Consider that in the context of the Insurrection Act, the Court ruled (in 1827) that “the authority to decide whether the exigency has arisen belongs exclusively to the President, and . . . his decision is conclusive upon all other persons.” More recent decisions have chipped away at the margins of this holding, but the fact remains, nearly two hundred years later, that the President has complete or near-complete authority to invoke the Insurrection Act – which is similar, though not identical, to Section 12406, the law at play here. 

Of course, this current Supreme Court has defined itself largely by its expansive view of executive power. The Court already has granted the president shockingly broad criminal immunity. The justices have allowed the President to fire federal officials notwithstanding Congressional statutes that purport to limit that power, and to disregard bureaucratic requirements imposed on the president by Executive Branch bureaucracy. And the current Court has empowered the president to unilaterally withhold billions of dollars in federal funding that had already been allocated by Congress.

Consider, finally, the practicalities. If the Supreme Court gives judges any power to review the president’s deployment of the National Guard – even under some broadly deferential standard – then we’ll wind up with a cascading series of legal disputes playing out in federal courts across the country, with uncertain and potentially inconsistent outcomes. But if the Supreme Court rules that emergency deployments of the National Guard are entirely up to the president, and unreviewable by the courts, then its game over. No more lawsuits, no more confusion, no more emergency applications to the Court itself. 
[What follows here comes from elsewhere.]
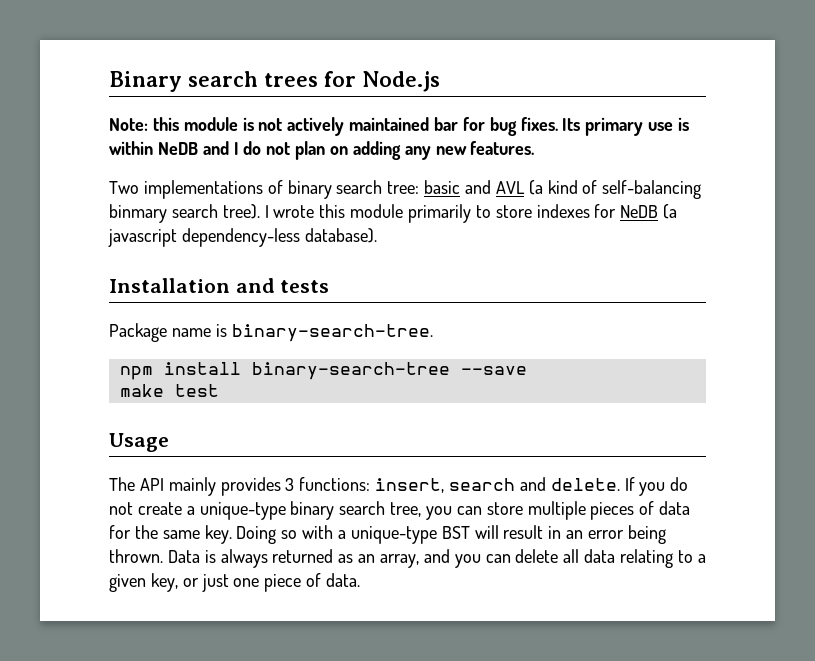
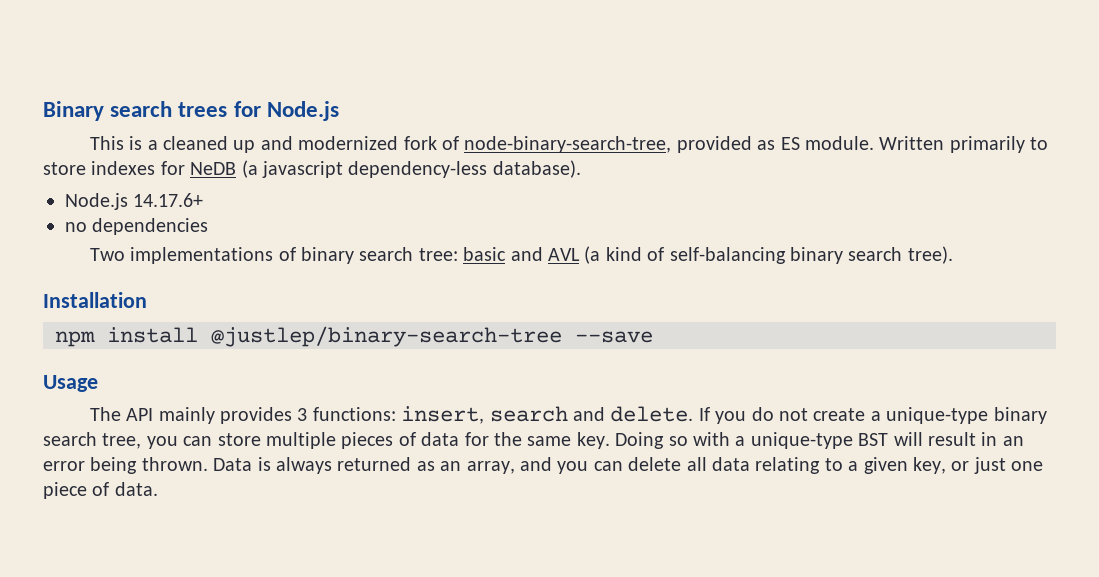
[109,117,690,136] [109,141,535,160] Note: this module is not actively maintained bar for bug fixes. Its primary use is within NeDB and I do not plan on adding any new features. -> [89,136,1049,153] [43,160,581,178] [65,193,204,210] [65,218,209,235] This is a cleaned up and modernized fork of node-binary-search-tree, provided as ES module. Written primarily to store indexes for NeDB (a javascript dependency-less database). // Node.js 14.17.6+ // no dependencies
[109,204,167,223] binmary -> [790,247,844,264] binary
[264,204,678,223] [108,228,377,247] [109,278,330,293] [109,323,433,342] I wrote this module primarily to store indexes for NeDB (a javascript dependency-less database). // Installation and tests // Package name is binary-search-tree. -> [43,292,147,308] // Installation
[251,362,450,380] binary-search-tree -> [211,326,562,347] @justlep/binary-search-tree
[119,384,219,397] // make test -> (653, 337) none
I don’t buy that this Supreme Court is in the bag for Trump, or that the conservative justices are enamored with him as a president or as a human being. I do believe that this Court majority has been raised on expansive views of executive authority, and will seek out opportunities to make Federalist Society-inspired think pieces into actual law. You’ll never go broke betting on the justices to take a definitive off-ramp and put an end to a pesky, lingering litigation conundrum – especially if that outcome happens to bolster presidential power.